Somebody else would have to be playing badly right now“, he said, in order for Boykin to get on the field right now. “I have faith and confidence that he can play…it’s just that we’re doing OK”.

Playing badly, or getting injured, that is. Boykin has come on the field a few different times this season as an injury replacement for Antwon Blake, who was a surprise move into the starting lineup just prior to the season opener, where Cortez Allen was expected to resume his starting role.

One would have thought that if there was a lineup change, it would have been to make room for the Steelers’ new addition, for whom they traded a fifth-round draft choice. And there was eventually a lineup change for a new addition, but that, too, came at Boykin’s expense.

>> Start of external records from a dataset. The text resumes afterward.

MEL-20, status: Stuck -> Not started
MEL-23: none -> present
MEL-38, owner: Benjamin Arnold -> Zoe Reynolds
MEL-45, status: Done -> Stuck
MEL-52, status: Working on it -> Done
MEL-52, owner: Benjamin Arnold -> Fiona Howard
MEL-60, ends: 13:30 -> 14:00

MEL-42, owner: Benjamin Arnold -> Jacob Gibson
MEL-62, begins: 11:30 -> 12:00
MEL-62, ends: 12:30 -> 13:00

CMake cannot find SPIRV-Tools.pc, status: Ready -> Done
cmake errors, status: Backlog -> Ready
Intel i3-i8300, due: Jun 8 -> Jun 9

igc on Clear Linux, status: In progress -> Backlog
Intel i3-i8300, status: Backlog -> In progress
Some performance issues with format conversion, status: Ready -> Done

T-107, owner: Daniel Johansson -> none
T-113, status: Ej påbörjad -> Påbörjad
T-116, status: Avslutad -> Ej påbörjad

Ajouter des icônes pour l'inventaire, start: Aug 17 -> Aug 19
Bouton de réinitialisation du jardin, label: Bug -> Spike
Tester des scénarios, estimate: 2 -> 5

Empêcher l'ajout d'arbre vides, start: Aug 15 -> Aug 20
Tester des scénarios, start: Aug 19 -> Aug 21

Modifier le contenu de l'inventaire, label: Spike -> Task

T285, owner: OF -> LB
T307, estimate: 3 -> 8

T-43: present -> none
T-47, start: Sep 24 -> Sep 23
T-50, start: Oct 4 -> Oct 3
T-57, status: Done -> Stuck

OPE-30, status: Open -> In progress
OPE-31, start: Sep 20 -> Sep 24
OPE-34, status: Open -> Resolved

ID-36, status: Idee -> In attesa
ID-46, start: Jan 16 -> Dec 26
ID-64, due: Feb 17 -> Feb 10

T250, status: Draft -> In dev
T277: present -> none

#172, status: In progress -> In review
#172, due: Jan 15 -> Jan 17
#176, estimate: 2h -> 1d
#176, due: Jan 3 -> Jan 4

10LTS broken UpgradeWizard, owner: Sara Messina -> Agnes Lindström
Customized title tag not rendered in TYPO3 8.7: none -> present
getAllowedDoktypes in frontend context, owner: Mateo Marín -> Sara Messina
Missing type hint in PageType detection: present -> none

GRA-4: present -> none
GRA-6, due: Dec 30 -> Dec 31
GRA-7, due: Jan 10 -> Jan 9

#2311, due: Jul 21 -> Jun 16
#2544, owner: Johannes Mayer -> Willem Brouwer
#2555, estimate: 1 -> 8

On a signing made on the final roster cut down day, the Steelers added second-year cornerback Ross Cockrell to the 53-man roster, who at the same was presumed to be the sixth cornerback on the depth chart. He is now currently third, and the only one outside of Blake and William Gay trusted to play on the outside.

He is also the only cornerback on the roster taller than 5’10”, which helped him significantly in cracking the lineup, where he has been a consistent presence since Week Two following Allen’s injury in the opener.

But Cockrell’s ascension may not have ever happened were it not for Boykin’s own misfortune. The veteran slot corner was working with the starting unit in the nickel during the following week of practice when he suffered a groin injury.

He went on to miss most of the rest of the week of practice, and though he was given a couple of series, playing outside in place of Blake, as a matter of fact, those 11 snaps remains his most extensive playing time of the season.

The coaching staff is comfortable with where the secondary is right now, more specifically the cornerback position, where Gay, Blake, and Cockrell have manned nearly every available to them.

The fact that Boykin has not been able to play, for the coaches, says more about those playing in front of him than it does about his own performance, based on Lake’s comments. This is not the answer that most were looking for, but it is the answer that we have finally been given.